Melanoma Clinical Trial
Official title:
Correlation Between Dermoscopy Training of Pathologists and Improvement of Histopathological Interpretation of Skin Lesions
Background: Melanoma mortality remains almost stable with a 0.2-1.5% increase annually despite rapid growth in reported melanoma incidence of 2.5-8.6% per year. Part of this discrepancy could be explained by overdiagnosis of melanoma, which may be as high as 54%. Histopathology is considered the gold standard diagnosis for melanocytic lesions despite only a moderately good intra- and inter-rater reliability. A possible explanation of why the inter-rater reliability is suboptimal could be that pathologists are inexperienced, extra cautious, or lack sufficient information needed for a reliable diagnosis.It has been hypothesized that the horizontal overview of a lesion through dermoscopy combined with clinical information on a given tumor, enables the generation of a tentative diagnosis that the pathologists can use to actively search for signs of pathology.
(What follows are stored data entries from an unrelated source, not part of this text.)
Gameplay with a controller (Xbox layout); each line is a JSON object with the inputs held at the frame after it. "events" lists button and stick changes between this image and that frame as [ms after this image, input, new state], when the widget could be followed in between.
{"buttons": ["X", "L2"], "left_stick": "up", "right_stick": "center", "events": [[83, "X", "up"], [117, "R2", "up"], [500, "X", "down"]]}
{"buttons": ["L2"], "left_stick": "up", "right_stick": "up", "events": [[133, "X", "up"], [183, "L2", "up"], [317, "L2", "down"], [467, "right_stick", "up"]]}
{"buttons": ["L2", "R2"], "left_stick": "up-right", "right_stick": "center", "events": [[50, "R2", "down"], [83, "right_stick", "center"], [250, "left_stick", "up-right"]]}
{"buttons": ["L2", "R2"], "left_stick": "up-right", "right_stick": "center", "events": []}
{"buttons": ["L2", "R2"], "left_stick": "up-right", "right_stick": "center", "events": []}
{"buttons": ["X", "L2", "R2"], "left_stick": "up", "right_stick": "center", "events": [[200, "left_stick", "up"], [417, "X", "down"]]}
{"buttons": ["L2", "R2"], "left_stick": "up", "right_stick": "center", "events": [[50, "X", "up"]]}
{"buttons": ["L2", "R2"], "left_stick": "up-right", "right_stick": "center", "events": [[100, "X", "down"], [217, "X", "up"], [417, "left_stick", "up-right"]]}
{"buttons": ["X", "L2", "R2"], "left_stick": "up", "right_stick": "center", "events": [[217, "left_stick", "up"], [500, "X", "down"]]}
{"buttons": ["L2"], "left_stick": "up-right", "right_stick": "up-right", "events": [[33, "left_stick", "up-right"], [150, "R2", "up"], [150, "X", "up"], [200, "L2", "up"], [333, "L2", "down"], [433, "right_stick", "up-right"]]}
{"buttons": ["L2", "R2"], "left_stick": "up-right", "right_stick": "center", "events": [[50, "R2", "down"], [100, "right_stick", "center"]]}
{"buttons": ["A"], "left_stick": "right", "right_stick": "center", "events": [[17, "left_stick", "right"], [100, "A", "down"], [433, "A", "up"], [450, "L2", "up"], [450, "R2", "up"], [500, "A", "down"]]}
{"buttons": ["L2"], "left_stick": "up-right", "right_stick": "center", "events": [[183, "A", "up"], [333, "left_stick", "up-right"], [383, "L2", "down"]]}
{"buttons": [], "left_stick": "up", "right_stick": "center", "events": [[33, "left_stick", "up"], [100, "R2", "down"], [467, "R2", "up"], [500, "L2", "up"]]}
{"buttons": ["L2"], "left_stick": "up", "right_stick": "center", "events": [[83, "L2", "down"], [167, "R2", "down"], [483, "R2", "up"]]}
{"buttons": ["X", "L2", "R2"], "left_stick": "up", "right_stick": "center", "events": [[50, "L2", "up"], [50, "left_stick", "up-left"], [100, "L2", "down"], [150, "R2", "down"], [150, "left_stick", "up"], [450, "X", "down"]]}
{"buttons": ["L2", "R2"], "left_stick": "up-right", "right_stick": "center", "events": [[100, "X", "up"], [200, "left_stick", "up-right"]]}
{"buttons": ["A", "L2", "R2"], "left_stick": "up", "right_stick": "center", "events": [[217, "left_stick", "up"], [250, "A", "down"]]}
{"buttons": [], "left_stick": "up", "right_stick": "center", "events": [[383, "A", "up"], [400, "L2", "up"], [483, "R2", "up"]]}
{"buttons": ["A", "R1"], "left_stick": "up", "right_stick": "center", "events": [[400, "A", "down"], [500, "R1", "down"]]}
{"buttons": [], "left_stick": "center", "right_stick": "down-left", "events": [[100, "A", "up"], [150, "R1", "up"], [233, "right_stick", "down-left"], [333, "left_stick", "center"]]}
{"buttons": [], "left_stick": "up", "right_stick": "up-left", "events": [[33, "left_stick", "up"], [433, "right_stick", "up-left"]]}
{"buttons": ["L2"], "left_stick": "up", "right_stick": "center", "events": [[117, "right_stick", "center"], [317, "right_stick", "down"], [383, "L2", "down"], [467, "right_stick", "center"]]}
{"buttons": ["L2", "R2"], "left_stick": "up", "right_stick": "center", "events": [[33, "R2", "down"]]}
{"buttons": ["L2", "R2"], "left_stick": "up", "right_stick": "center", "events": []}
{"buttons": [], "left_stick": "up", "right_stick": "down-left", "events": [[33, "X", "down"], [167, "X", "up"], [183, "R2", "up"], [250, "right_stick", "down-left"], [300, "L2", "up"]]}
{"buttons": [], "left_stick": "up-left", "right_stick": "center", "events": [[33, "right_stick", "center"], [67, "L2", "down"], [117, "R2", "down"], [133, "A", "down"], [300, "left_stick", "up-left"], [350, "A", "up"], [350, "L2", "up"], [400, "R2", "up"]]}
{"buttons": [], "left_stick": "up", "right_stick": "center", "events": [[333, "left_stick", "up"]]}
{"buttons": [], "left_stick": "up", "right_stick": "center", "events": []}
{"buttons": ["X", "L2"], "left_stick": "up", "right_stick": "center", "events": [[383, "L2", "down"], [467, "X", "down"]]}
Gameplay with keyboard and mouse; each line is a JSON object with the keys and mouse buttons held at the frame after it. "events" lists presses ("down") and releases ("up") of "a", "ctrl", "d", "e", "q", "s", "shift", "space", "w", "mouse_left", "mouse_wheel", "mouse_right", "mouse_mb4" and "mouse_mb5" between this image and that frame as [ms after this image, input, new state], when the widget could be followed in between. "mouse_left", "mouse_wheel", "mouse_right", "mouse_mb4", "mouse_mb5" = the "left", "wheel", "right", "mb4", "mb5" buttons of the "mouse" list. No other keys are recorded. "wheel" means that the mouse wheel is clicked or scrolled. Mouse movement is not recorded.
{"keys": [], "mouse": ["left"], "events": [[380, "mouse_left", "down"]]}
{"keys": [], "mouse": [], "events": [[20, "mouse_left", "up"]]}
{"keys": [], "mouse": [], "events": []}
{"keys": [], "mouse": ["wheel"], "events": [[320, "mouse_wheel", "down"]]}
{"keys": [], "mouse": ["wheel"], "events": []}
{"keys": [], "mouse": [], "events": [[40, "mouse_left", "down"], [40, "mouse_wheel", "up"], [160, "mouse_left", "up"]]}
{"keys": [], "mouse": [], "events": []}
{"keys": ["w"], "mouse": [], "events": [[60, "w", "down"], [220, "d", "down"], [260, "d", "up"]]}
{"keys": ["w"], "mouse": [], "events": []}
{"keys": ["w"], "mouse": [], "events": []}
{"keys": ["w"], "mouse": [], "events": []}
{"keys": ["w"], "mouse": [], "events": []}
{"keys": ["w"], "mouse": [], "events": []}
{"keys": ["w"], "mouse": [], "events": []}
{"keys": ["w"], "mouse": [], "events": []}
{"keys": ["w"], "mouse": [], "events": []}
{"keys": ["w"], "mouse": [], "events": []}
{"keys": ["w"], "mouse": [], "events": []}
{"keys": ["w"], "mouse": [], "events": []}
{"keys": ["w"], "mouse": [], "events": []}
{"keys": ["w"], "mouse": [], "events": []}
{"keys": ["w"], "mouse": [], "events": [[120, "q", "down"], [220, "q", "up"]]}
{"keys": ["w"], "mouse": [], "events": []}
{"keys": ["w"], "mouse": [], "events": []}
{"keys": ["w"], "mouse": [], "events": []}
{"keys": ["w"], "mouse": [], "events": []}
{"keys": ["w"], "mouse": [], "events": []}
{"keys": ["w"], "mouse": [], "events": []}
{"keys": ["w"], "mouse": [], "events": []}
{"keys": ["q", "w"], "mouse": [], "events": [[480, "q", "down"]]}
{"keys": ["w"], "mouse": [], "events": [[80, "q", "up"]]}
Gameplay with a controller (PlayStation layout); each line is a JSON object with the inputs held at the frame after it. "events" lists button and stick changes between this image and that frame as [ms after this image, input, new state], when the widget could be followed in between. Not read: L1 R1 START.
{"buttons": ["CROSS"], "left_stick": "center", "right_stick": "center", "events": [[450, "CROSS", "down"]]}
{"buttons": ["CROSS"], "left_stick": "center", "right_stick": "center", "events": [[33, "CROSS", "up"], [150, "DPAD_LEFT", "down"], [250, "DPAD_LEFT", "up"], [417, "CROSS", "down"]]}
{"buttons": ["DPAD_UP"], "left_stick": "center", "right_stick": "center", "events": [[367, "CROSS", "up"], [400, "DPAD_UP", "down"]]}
Former research shows that clinicians' competence in dermoscopy can be improved by a short learning intervention, but that these skills aren't sustainable Aim: The aim of this study is to examine how acquired basic skills in dermoscopy of pigmented lesions and access to clinical images of a lesion, affect pathologists' confidence, accuracy and inter-rater reliability when interpreting melanocytic lesions.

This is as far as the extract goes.